* EXERCISE BRIEF
Rewrite the resume and cover letter tips between "Tips for Writing" and "sell you best.", inclusive, replacing "employers" with "hiring managers".

* PAGE EXCERPT
Tips for Writing Resumes and Cover Letters

A resume and cover letter help you market yourself to potential employers. Together, they should portray your unique qualifications, help you to stand out from the other candidates, and make an employer want to meet you.


Prospective employers will typically spend less than 30 seconds reviewing your resume. You must keep it clear, concise, and focused only on information that will sell you best.

How do I start? Research!

  • Self Awareness 
    Inventory your education, work experience, accomplishments, skills and abilities. Complete a career assessment in the Career Center.
  • Employer Awareness
    Research the industry, organization, products, services, missions statement, relevant terminology and the position.

How should I organize?

Saved entries:
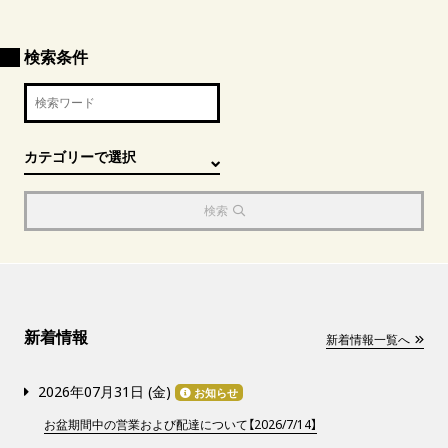
検索条件
検索
新着情報
新着情報一覧へ
2026年07月31日 (
金
)
お知らせ
お盆期間中の営業および配達について【2026/7/14】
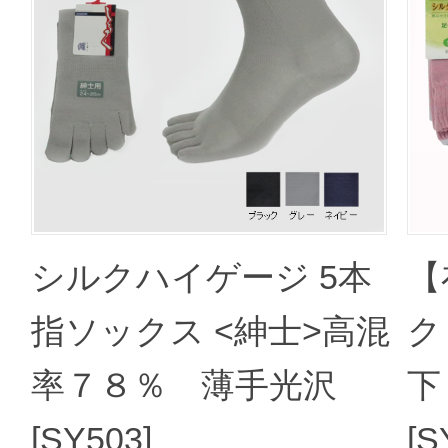
シルクハイゲージ 5本
【
指ソックス <紳士>高混
ク
率７８％ 薄手光沢
下
[SY503]
[S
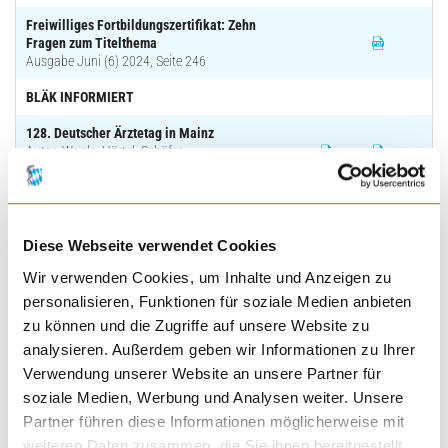
Freiwilliges Fortbildungszertifikat: Zehn
Fragen zum Titelthema
Ausgabe Juni (6) 2024, Seite 246
BLÄK INFORMIERT
128. Deutscher Ärztetag in Mainz
Autor: Wagle, Härtel, Schäfer
Ausgabe Juni (6) 2024, Seite 248
Ärztliche Weiterbildung – Wunsch und
Wirklichkeit
Autor: Wagle
Diese Webseite verwendet Cookies
Ausgabe Juni (6) 2024, Seite 256
Wir verwenden Cookies, um Inhalte und Anzeigen zu
Internationale Konferenz in München
personalisieren, Funktionen für soziale Medien anbieten
berät über Deklaration von Helsinki
zu können und die Zugriffe auf unsere Website zu
Autor: Härtel
analysieren. Außerdem geben wir Informationen zu Ihrer
Ausgabe Juni (6) 2024, Seite 257
Verwendung unserer Website an unsere Partner für
Aus der praktischen Prüfung der MFA –
soziale Medien, Werbung und Analysen weiter. Unsere
Fall 24: Pneumonie
Partner führen diese Informationen möglicherweise mit
Ausgabe Juni (6) 2024, Seite 258
weiteren Daten zusammen, die Sie ihnen bereitgestellt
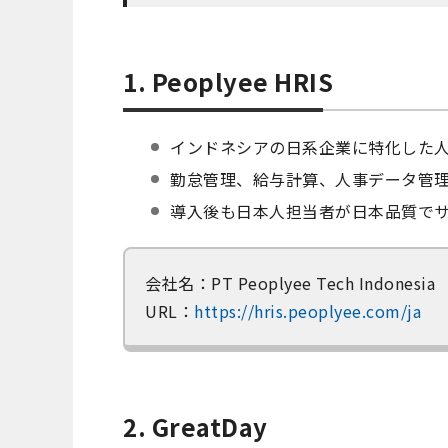
1. Peoplyee HRIS
インドネシアの日系企業に特化した
勤怠管理、給与計算、人事データ管
導入後も日本人担当者が日本品質で
会社名：PT Peoplyee Tech Indonesia
URL：
https://hris.peoplyee.com/ja
2. GreatDay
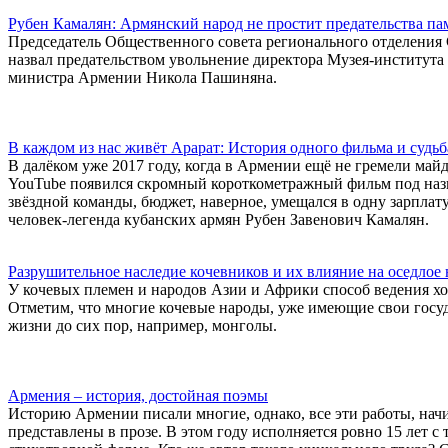
Рубен Камалян: Армянский народ не простит предательства па
Председатель Общественного совета регионального отделения 
назвал предательством увольнение директора Музея-института
министра Армении Никола Пашиняна.
В каждом из нас живёт Арарат: История одного фильма и судьб
В далёком уже 2017 году, когда в Армении ещё не гремели майд
YouTube появился скромный короткометражный фильм под назв
звёздной команды, бюджет, наверное, умещался в одну зарпла
человек-легенда кубанских армян Рубен Завенович Камалян.
Разрушительное наследие кочевников и их влияние на оседлое 
У кочевых племен и народов Азии и Африки способ ведения хоз
Отметим, что многие кочевые народы, уже имеющие свои госуд
жизни до сих пор, например, монголы.
Армения – история, достойная поэмы
Историю Армении писали многие, однако, все эти работы, нач
представлены в прозе. В этом году исполняется ровно 15 лет с 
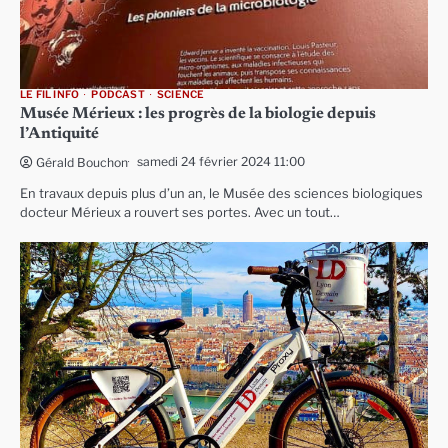
LE FIL INFO
PODCAST
SCIENCE
Musée Mérieux : les progrès de la biologie depuis
l’Antiquité
samedi 24 février 2024 11:00
Gérald Bouchon
En travaux depuis plus d’un an, le Musée des sciences biologiques
docteur Mérieux a rouvert ses portes. Avec un tout…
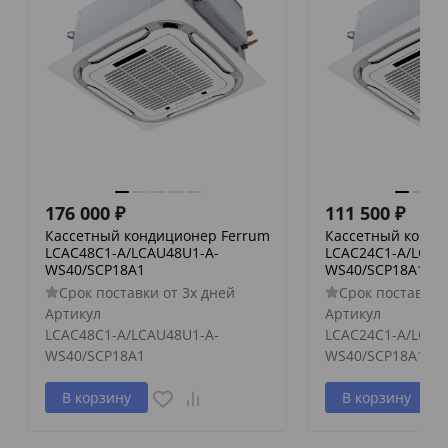
176 000
₽
111 500
₽
Кассетный кондиционер Ferrum
Кассетный конди
LCAC48C1-A/LCAU48U1-A-
LCAC24C1-A/LCAU
WS40/SCP18A1
WS40/SCP18A1
Срок поставки от 3х дней
Срок поставки 
Артикул
Артикул
LCAC48C1-A/LCAU48U1-A-
LCAC24C1-A/LCAU
WS40/SCP18A1
WS40/SCP18A1
В корзину
В корзину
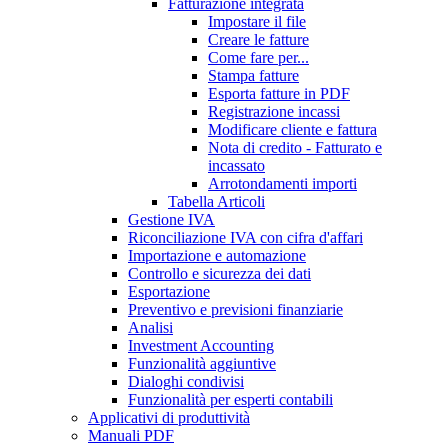
Fatturazione integrata
Impostare il file
Creare le fatture
Come fare per...
Stampa fatture
Esporta fatture in PDF
Registrazione incassi
Modificare cliente e fattura
Nota di credito - Fatturato e
incassato
Arrotondamenti importi
Tabella Articoli
Gestione IVA
Riconciliazione IVA con cifra d'affari
Importazione e automazione
Controllo e sicurezza dei dati
Esportazione
Preventivo e previsioni finanziarie
Analisi
Investment Accounting
Funzionalità aggiuntive
Dialoghi condivisi
Funzionalità per esperti contabili
Applicativi di produttività
Manuali PDF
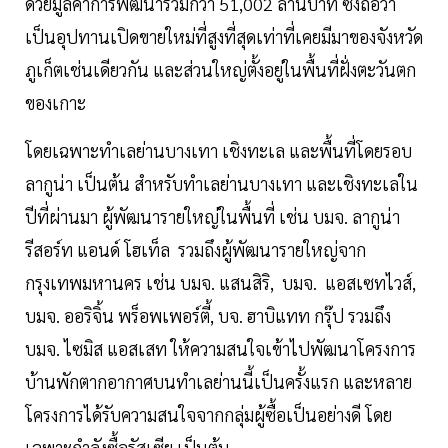
ด้วยมูลค่าการพัฒนารวมกว่า 51,002 ล้านบาท ซึ่งถือว่า
เป็นอุปทานเปิดขายใหม่ที่สูงที่สุดเท่าที่เคยมีมาของจังหวัด
ภูเก็ตเช่นเดียวกัน และส่วนใหญ่ตั้งอยู่ในพื้นที่ฝั่งตะวันตก
ของเกาะ
โดยเฉพาะทำเลย่านบางเทา เชิงทะเล และพื้นที่โดยรอบ
ลากูน่า เป็นต้น สำหรับทำเลย่านบางเทา และเชิงทะเลใน
ปีที่ผ่านมา ผู้พัฒนารายใหญ่ในพื้นที่ เช่น บมจ. ลากูน่า
รีสอร์ท แอนด์ โฮเท็ล รวมถึงผู้พัฒนารายใหญ่จาก
กรุงเทพมหานคร เช่น บมจ. แสนสิริ, บมจ. แอสเซทไวส์,
บมจ. ออริจิ้น พร็อพเพอร์ตี้, บจ. ฮาบิแทท กรุ๊ป รวมถึง
บมจ. ไซมิส แอสเสท ให้ความสนใจเข้าไปพัฒนาโครงการ
บ้านพักตากอากาศบนทำเลย่านนี้เป็นครั้งแรก และหลาย
โครงการได้รับความสนใจจากกลุ่มผู้ซื้อเป็นอย่างดี โดย
เฉพาะกำลังซื้อรัสเซีย เป็นต้น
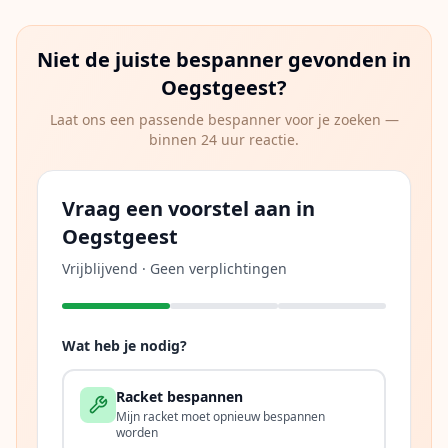
Niet de juiste bespanner gevonden in
Oegstgeest
?
Laat ons een passende bespanner voor je zoeken —
binnen 24 uur reactie.
Vraag een voorstel aan in
Oegstgeest
Vrijblijvend · Geen verplichtingen
Wat heb je nodig?
Racket bespannen
Mijn racket moet opnieuw bespannen
worden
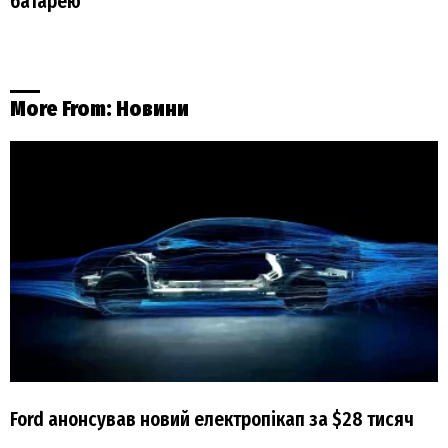
батарею
More From:
Новини
Ford анонсував новий електропікап за $28 тисяч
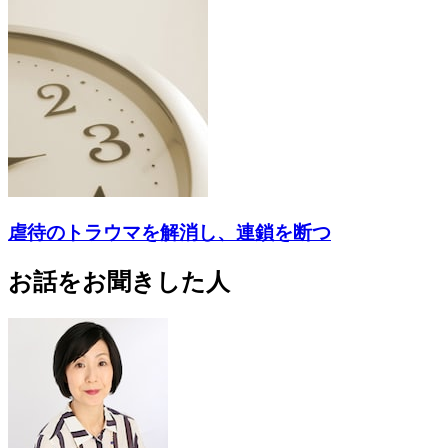
虐待のトラウマを解消し、連鎖を断つ
お話をお聞きした人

* WORKED SOLUTION
Tips for Writing Resumes and Cover Letters

A resume and cover letter help you market yourself to potential hiring managers. Together, they should portray your unique qualifications, help you to stand out from the other candidates, and make an employer want to meet you.


Prospective hiring managers will typically spend less than 30 seconds reviewing your resume. You must keep it clear, concise, and focused only on information that will sell you best.